Your instructions -
Which lines in the data contain the word "gossip"? Gather each of those lines in full.
··· Data excerpts ···
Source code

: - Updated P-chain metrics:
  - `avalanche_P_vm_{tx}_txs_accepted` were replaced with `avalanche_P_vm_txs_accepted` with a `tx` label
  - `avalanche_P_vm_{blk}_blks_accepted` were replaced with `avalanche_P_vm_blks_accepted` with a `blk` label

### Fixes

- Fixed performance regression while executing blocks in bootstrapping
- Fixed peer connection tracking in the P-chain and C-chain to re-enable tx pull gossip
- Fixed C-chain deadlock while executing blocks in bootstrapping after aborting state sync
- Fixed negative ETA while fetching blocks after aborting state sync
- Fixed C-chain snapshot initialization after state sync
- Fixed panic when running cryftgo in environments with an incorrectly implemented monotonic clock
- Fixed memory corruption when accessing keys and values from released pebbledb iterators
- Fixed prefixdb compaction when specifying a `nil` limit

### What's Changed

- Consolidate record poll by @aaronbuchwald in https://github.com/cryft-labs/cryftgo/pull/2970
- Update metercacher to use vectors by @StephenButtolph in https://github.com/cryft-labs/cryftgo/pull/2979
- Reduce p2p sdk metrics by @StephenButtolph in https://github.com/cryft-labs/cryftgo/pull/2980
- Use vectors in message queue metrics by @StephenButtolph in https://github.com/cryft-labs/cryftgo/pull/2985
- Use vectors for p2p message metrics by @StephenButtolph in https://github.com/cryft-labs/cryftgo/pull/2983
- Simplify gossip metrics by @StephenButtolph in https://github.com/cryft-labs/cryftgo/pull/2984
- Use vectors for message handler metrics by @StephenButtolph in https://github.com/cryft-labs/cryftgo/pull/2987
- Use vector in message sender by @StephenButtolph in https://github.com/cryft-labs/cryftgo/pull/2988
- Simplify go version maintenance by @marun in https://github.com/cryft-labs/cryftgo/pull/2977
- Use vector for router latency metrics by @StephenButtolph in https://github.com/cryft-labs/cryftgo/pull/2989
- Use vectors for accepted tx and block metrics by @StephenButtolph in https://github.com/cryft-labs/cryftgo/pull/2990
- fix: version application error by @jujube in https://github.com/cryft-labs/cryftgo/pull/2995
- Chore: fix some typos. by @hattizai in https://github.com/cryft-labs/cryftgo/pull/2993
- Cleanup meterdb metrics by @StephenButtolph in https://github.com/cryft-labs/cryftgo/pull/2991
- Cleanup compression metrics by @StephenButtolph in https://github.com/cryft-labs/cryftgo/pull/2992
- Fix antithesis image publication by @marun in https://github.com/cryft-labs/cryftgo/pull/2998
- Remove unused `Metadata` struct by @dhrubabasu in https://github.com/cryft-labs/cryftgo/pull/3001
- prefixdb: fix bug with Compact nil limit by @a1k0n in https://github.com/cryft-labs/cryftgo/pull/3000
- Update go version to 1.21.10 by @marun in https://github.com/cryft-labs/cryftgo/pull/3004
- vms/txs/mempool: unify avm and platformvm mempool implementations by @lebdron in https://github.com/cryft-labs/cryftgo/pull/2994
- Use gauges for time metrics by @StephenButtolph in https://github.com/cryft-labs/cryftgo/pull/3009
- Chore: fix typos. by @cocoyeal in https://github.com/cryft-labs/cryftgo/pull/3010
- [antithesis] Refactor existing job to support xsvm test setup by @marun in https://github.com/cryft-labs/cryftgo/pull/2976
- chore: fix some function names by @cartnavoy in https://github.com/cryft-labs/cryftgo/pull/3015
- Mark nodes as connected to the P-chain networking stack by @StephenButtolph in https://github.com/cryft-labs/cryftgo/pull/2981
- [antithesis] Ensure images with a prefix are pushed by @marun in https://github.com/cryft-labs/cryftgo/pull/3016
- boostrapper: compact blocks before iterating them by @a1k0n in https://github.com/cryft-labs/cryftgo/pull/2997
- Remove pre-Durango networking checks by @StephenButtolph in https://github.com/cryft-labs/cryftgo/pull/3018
···
Exercise answer -
- Fixed peer connection tracking in the P-chain and C-chain to re-enable tx pull gossip
- Simplify gossip metrics by @StephenButtolph in https://github.com/cryft-labs/cryftgo/pull/2984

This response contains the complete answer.